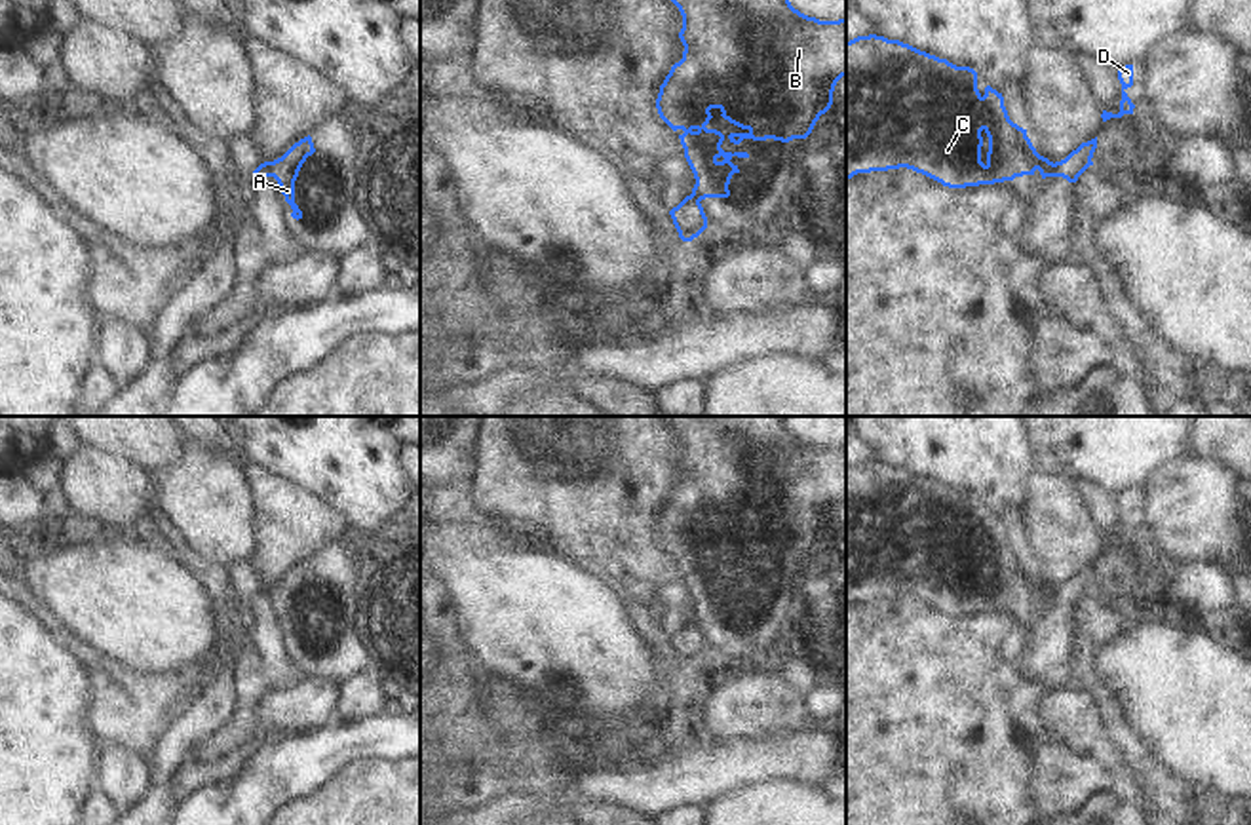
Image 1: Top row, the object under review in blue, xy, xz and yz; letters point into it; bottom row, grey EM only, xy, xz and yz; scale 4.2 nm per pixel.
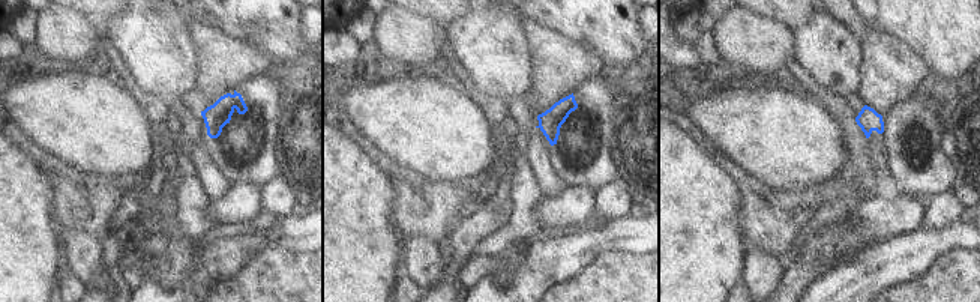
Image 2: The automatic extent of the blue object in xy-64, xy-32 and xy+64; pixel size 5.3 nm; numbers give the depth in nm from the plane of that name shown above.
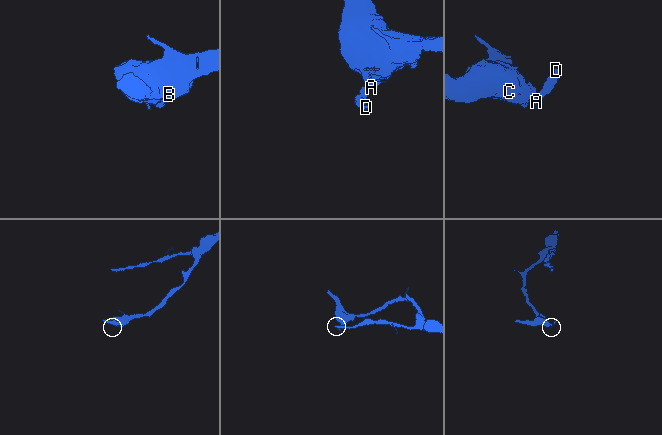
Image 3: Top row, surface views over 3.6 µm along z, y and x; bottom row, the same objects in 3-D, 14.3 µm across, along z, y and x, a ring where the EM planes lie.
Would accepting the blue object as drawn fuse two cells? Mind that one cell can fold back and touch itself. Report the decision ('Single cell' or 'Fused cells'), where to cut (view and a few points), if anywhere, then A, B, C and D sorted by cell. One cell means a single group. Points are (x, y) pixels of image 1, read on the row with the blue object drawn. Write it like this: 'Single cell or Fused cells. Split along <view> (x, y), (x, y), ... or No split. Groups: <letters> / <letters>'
Fused cells. Split along xy (269, 162), (272, 175). Groups: A B C / D

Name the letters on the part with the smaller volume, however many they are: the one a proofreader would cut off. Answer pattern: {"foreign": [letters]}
{"foreign": ["D"]}

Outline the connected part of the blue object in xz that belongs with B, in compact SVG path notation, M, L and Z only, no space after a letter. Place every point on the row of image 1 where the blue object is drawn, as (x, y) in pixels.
M671 0L681 15L683 29L679 38L684 46L683 59L675 63L660 86L656 108L660 118L679 135L684 158L694 173L692 194L702 201L705 198L728 198L730 179L740 173L730 160L749 158L747 152L724 152L726 139L717 129L707 129L711 108L719 108L724 120L741 127L741 133L730 133L728 139L740 144L743 139L781 141L806 139L821 114L833 105L837 82L846 76L846 19L819 21L795 10L789 0Z

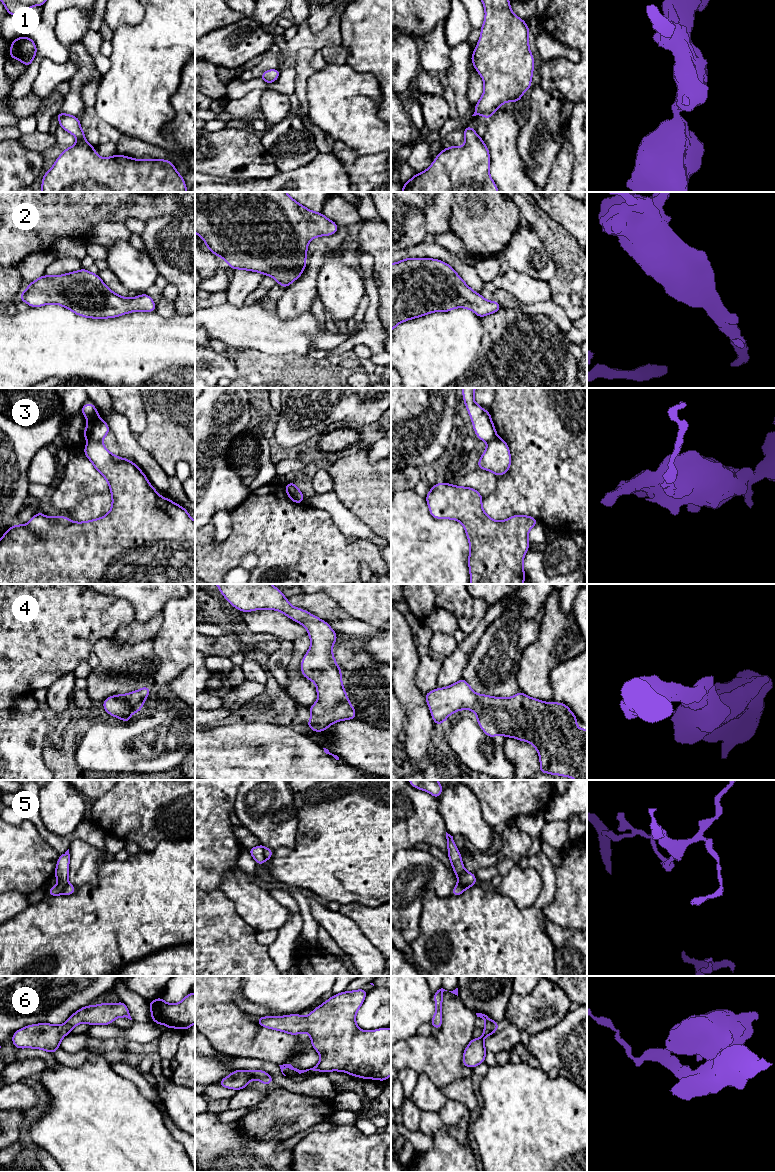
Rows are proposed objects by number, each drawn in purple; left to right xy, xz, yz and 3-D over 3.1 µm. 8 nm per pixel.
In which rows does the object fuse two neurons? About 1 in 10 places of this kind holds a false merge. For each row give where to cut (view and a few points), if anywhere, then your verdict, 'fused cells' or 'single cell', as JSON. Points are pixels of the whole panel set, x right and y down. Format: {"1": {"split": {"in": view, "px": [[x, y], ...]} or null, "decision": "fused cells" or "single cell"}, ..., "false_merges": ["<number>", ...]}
{"1": {"split": null, "decision": "single cell"}, "2": {"split": null, "decision": "single cell"}, "3": {"split": {"in": "xy", "px": [[100, 440], [88, 441]]}, "decision": "fused cells"}, "4": {"split": null, "decision": "single cell"}, "5": {"split": {"in": "xz", "px": [[260, 844], [266, 859]]}, "decision": "fused cells"}, "6": {"split": null, "decision": "single cell"}, "false_merges": ["3", "5"]}

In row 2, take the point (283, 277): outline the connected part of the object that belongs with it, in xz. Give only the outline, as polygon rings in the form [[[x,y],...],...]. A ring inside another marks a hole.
[[[195,192],[195,233],[197,233],[206,243],[212,253],[219,258],[227,261],[230,268],[233,270],[243,269],[247,271],[255,271],[271,276],[276,279],[277,284],[280,284],[285,289],[295,280],[297,280],[306,268],[307,248],[310,240],[318,236],[328,236],[337,233],[338,225],[325,217],[322,212],[313,212],[305,206],[299,204],[291,198],[286,192]]]

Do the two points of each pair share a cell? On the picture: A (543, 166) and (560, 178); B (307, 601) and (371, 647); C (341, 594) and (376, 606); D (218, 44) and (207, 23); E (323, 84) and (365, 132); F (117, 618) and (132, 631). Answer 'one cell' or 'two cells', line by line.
A: two cells
B: two cells
C: one cell
D: two cells
E: one cell
F: two cells

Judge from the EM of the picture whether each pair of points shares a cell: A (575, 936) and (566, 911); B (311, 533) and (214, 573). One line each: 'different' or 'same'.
A: different
B: same

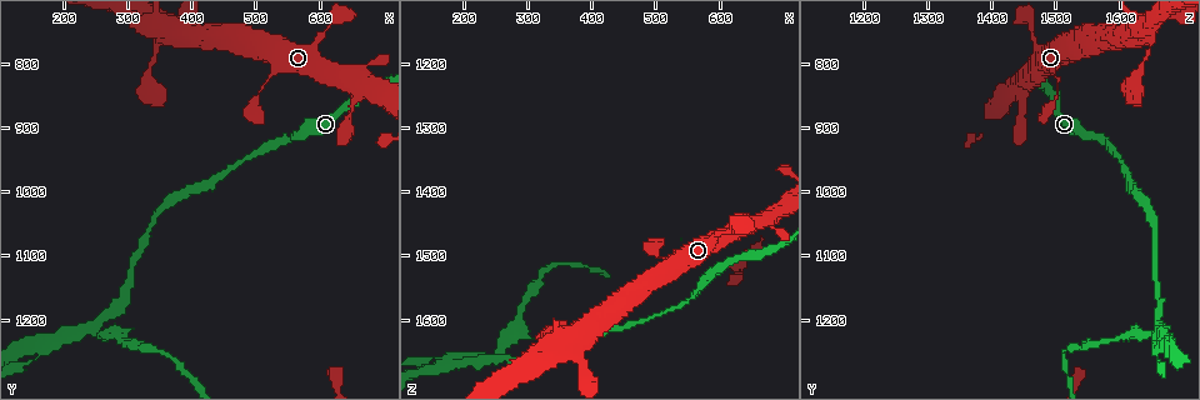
---------------
■ WORK INSTRUCTION: What lines above run from the one with "Would accepting the" to the one with "Rows are proposed"? Give them again exactly, ends included, and leave the pictures out.

■ SOLUTION FOR THIS TASK:
Would accepting the blue object as drawn fuse two cells? Mind that one cell can fold back and touch itself. Report the decision ('Single cell' or 'Fused cells'), where to cut (view and a few points), if anywhere, then A, B, C and D sorted by cell. One cell means a single group. Points are (x, y) pixels of image 1, read on the row with the blue object drawn. Write it like this: 'Single cell or Fused cells. Split along <view> (x, y), (x, y), ... or No split. Groups: <letters> / <letters>'
Fused cells. Split along xy (269, 162), (272, 175). Groups: A B C / D

Name the letters on the part with the smaller volume, however many they are: the one a proofreader would cut off. Answer pattern: {"foreign": [letters]}
{"foreign": ["D"]}

Outline the connected part of the blue object in xz that belongs with B, in compact SVG path notation, M, L and Z only, no space after a letter. Place every point on the row of image 1 where the blue object is drawn, as (x, y) in pixels.
M671 0L681 15L683 29L679 38L684 46L683 59L675 63L660 86L656 108L660 118L679 135L684 158L694 173L692 194L702 201L705 198L728 198L730 179L740 173L730 160L749 158L747 152L724 152L726 139L717 129L707 129L711 108L719 108L724 120L741 127L741 133L730 133L728 139L740 144L743 139L781 141L806 139L821 114L833 105L837 82L846 76L846 19L819 21L795 10L789 0Z

Rows are proposed objects by number, each drawn in purple; left to right xy, xz, yz and 3-D over 3.1 µm. 8 nm per pixel.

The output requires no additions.